Enjolras can’t speak. Grantaire keeps talking.

“Okay, so I called up an old friend of mine-- technically, I called up a lot of friends of mine, and acquaintances, and everyone else I’ve ever met in this city-- yeah I called this guy, and he owns a restaurant in the sixth arrondissement and he was like, ‘why don’t you come work for me?’ and I was like, well, hey, why not. And then, one of these others people I called, she was like, ‘hey, my friend’s friend is looking for a roommate’ and I was like, well, sure, if I have a job here I have to live somewhere, right? And, and, I have some leads on commissions! Like, painting ones, not house painting ones, isn’t that marvelous? So you see I, I’ve got a great thing established, the only issue is that it’ll be a couple days until I can move into this place, the one with the friend with the friend-- all my shit’s stashed between Éponine’s and this storage place I’m shelling out for, so that’s not a problem. Like, stuff storage is not a problem, but me is a problem. Like, where do I store me for the next few days, right? Look, I know it’s a big imposition, especially since I didn’t call, but, look--” Grantaire digs in the pocket of his jeans for a second, pulls out something small and metal, and shoves it into Enjolras’ hand. It has the air of something done quickly, while the nerve is still there.

“I…” Grantaire says. The words have stopped pouring out of him with abandon, and he’s left looking lost and nervous. “I got you a host’s gift.”
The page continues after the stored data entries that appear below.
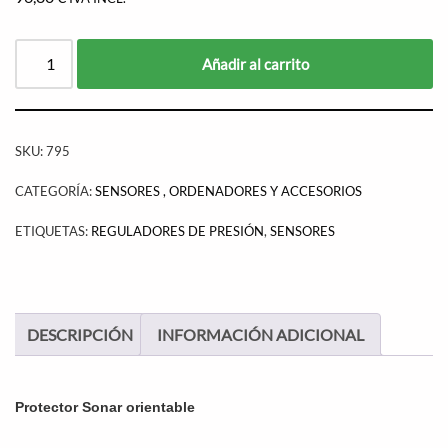
Añadir al carrito
SKU:
795
CATEGORÍA:
SENSORES , ORDENADORES Y ACCESORIOS
ETIQUETAS:
REGULADORES DE PRESIÓN
,
SENSORES
DESCRIPCIÓN
INFORMACIÓN ADICIONAL
Protector Sonar orientable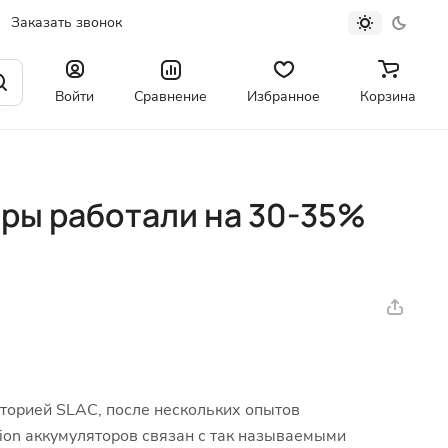
Заказать звонок
Войти
Сравнение
Избранное
Корзина
ры работали на 30-35%
торией SLAC, после нескольких опытов
ion аккумуляторов связан с так называемыми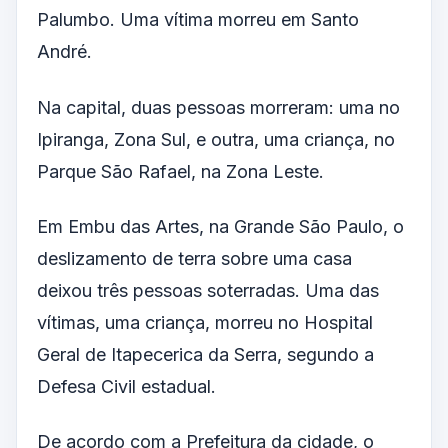
Palumbo. Uma vítima morreu em Santo
André.
Na capital, duas pessoas morreram: uma no
Ipiranga, Zona Sul, e outra, uma criança, no
Parque São Rafael, na Zona Leste.
Em Embu das Artes, na Grande São Paulo, o
deslizamento de terra sobre uma casa
deixou três pessoas soterradas. Uma das
vítimas, uma criança, morreu no Hospital
Geral de Itapecerica da Serra, segundo a
Defesa Civil estadual.
De acordo com a Prefeitura da cidade, o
Stunned, Enjolras looks down. In his hand is a metal lock.

“I mean,” Grantaire says quickly, stumbling over words in his haste, “not for sticking on a bridge! No way. I thought, like, it could go somewhere else, I was thinking somewhere in your apartment if you wanted, like, I don’t know, hook it on a sink or a lamp or whatever you want, or put it in a drawer or, or throw it away, you know, it’s whatever.”

“Grantaire,” Enjolras manages. “What…”

Darting a glance at the lock in Enjolras’ palm, Grantaire says, “Oh, uh-- you’ll wanna flip it over.”

He turns the little square of metal in his hands. On the other side, written in black marker, is ‘E & R’. He can’t speak.

Grantaire isn’t having the same problem. “I guess, all I’m asking is-- you know, I just wanna know...” He swallows, and looks at Enjolras with so much hope in his bright hazel eyes. “Can I crash on your couch for a little bit?”

Enjolras hadn’t realized there was something, a big, heavy, leaden something, weighing on his chest until it lifted, light as air.

Grantaire swallows again. “I’m sorry. Really, it’s okay, I’ll--”

Enjolras takes a breath. “Grantaire.”

“Yeah?”

He feels himself smile, wide, giddy, helpless.

“Shut up.”

He kisses him. Then he takes him by the hand, leads him inside, and closes the door.